Still, there was plenty to be proud of, with a resurgent and balanced offense that was able to capitalize on six takeaways by the defense by turning them into 27 points. C.J. Anderson rushed for a career-high 151 yards and one touchdown, while catching another. The offensive line allowed only three sacks, tremendous progress after allowing 20 in the preceding three games. Jackson, now tied for sixth in the Pac-12 and 20th nationally after his three-pick performance, helped cause another by deflecting a pass that was intercepted by safety Michael Lowe. Nose guard Kendrick Payne had two of the defense’s five sacks.
It was, in short, the kind of performance Cal knew it was capable of, the reason it was able to keep the faith while posting a dismal 1-4 in September.
“When you put yourself in position to make good plays it makes a lot of things easier,” Anderson said. “It’s always something that Cal beats Cal. It’s never them out-physicalling us or outsmarting us.”
But it never hurts to have a little luck along the way. Asked if Jackson would have been playing if starter Marc Anthony had not aggravated a knee injury that happened late in the loss to Arizona State the week before, Tedford admitted, “Probably not.
“Marc is the starter. Marc has been there and done a good job for a long time, but it gives you a lot of confidence to know that if Marc is slowed up or hampered by something you have a lot of confidence in Kameron to go play.”
Jackson had received additional reps throughout the week in practice because of Anthony’s injury, and was able to put himself in position to makes those plays.
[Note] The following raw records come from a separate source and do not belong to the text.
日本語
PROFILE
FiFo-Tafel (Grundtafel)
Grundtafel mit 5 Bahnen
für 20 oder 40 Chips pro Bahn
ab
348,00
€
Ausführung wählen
“Just because you are in position doesn’t mean you are going to make the play,” Tedford said. “How many times have you seen a guy jump early and the ball goes over his head. Those are great interceptions because they weren’t gimmes. They weren’t hitting him in the chest. He was catching those things at the high point and really challenging for the ball.”
Now the challenge is to do it again, come through with another great week of practice and see the results on game day.
“I think a big part of it is wanting to practice,” Schwenke said. “We get up here early, most people are up by 5:30 to head over here. People are beat up and sore in the morning.
“You can go out there and kind of just get through it, or you can go out there to really accomplish something. Everybody knows that, so I think it helps when people see what happens when we practice well.”
Grateful For The Support
Players were extremely appreciative for the backing from the fans Saturday night at Memorial Stadium, with Schwenke calling it “probably one of the better experiences I’ve had at Cal.
“It was awesome,” he said. “You could just feel the emotions in the stadium. Seeing those UCLA fans leave, that was nice. I really enjoyed it.”
Tedford did not immediately know if Anthony would be available to play this week.
Outside linebacker Chris McCain was fine after being shaken up late in the fourth quarter, Tedford said. It has become seemingly a weekly occurrence that the sophomore has to be helped off the field, which Tedford attributed to his aggressive approach to the game.
“He plays really hard and very reckless, so there are times where he leaves it all out there and is going to get banged up or need a blow because of how hard he plays,” Tedford said. “As he came off, he said, ‘I’ll be ready.’ He’s a warrior.”